How sensible of us was it, we wondered, to have chosen Nagasaki for our late summer holiday, right in the middle of the typhoon season. Nagasaki is famous for its rain and Kyushu, the island on which Nagasaki is located, is often hit by typhoons in September as they head up from the South Pacific. Just a few days before our trip we heard that a typhoon was indeed brewing and it looked as if we would be rushed headlong into the eye of the storm…
However, we pressed ahead and when we arrived in Nagasaki, the sky was overcast but there was no sign of an immanent typhoon, so after a lunch stop at which one of our holiday objectives was achieved – namely, to eat Nagasaki Champon (see pic, above) – we set off by tram for our second objective: Nagasaki Peace Park in Urakami Valley, the northern district of Nagasaki that was hit by the second atom bomb on August 9th, 1945.
Seventy percent of the victims of the bomb were women, children and senior citizens. Some refugees from the atom bombing of Hiroshima on the 6th August arrived in Nagasaki just in time to be bombed again. So it goes.

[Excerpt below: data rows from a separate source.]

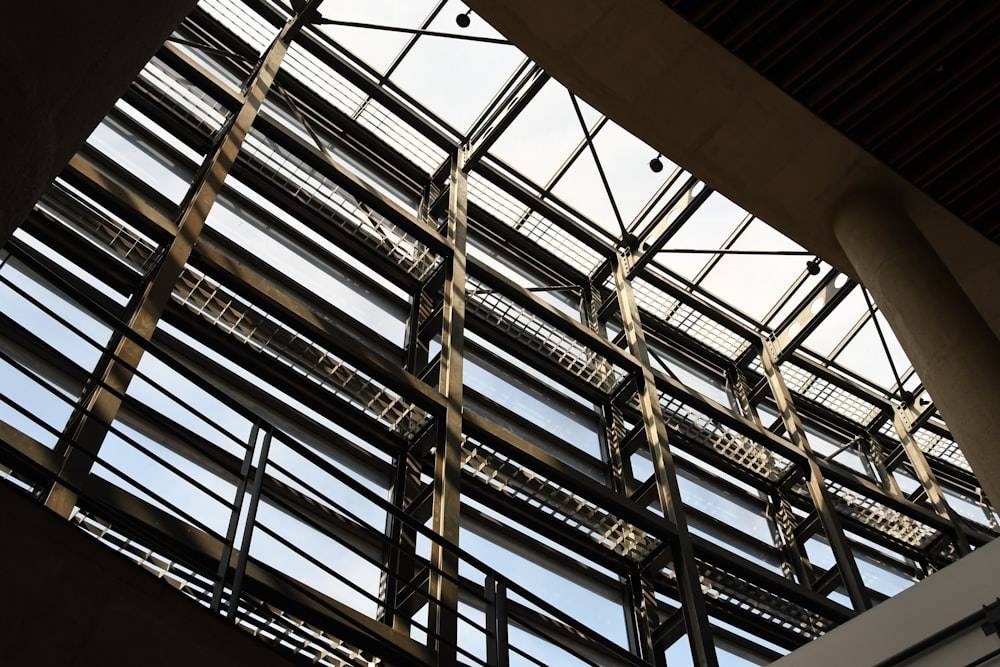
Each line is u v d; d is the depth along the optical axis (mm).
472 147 12992
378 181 12117
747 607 11039
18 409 3164
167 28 2186
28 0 1828
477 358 11172
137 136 9242
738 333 14664
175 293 8078
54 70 1842
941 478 15281
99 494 5809
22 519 2617
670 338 14367
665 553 10031
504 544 9281
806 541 12555
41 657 2500
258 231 9828
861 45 5539
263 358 8375
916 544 13680
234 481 7152
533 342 11758
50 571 2607
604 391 12180
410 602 7375
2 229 1713
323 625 6207
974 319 5340
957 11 5387
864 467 14898
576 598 9406
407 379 8875
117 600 2711
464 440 9500
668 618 9789
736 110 5926
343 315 9898
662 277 14219
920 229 6195
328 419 8586
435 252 11008
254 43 11656
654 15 5629
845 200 6172
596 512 9914
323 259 10234
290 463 7879
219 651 2852
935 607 4082
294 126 11375
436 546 7660
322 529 4113
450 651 6781
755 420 13930
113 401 6207
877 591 12711
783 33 5516
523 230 13414
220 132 9711
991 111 5719
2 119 1731
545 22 5824
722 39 5617
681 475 12375
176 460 6863
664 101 5984
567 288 13430
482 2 5848
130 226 8016
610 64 5902
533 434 10945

It was hot work walking through the park on a humid late summer’s day with the cloud cover gradually breaking up. The park stretches up the valley floor with grassy expanses framed by trees and tree-lined walks that lead to the hypocentre, which is marked by an austere black three-sided granite column. Nearby are part of the remains of Urakami Cathedral. The cathedral itself is located a few hundred yards from the hypocentre. It was totally destroyed, and some of its remains were moved to the immediate vicinity of the hypocentre.
From there an avenue flanked by sculptures donated from various countries led the eye, and the legs, northwards towards the chief monument of the park. Notable among the works on either side of the path was the “Monument of People’s Friendship” from that most people-friendly of ex-nations, the no-longer actually-existing German Democratic Republic, famous for its friendliness towards its own people (unless they wanted to leave or go on strike or set up political parties and so forth)…
A plaque attached to the base of the fountain is a quotation from one survivor’s testimony: “I was thirsty beyond endurance. There was something oily on the surface of the water, but I wanted water so badly that I drank it just as it was.”
The avenue leads to one of the finest modern statues in Japan, the powerful 10-metre-tall Peace Statue created by sculptor Seibou Kitamura.
Next we visited Urakami Cathedral, which was totally destroyed by the a-bomb and eventually rebuilt in the red-brick Romanesque style of the original. Set up outside the church are several statues from the original church that survived the bombing, though not without surface damage – the statues are covered with what we supposed were scorch marks and a patina of lighter coloured blotches.
On our way back towards the tram stop we were caught in a sudden downpour and sought shelter beneath a shop awning until a kind taxi-driver turned his car around and came back to pick us up.
It stopped raining just a few minutes later, but still, it was pleasant to sit in air-conditioned comfort while the driver gave Mrs H the lowdown on Nagasaki until we arrived at our final destination of the day, Nagasaki Hotel Seifu, perched at the top of one of the hills that dominates Nagasaki harbour.
The window of our room afforded us a fine view of Nagasaki harbour, and so did the balcony of the outdoor spa down on the third floor.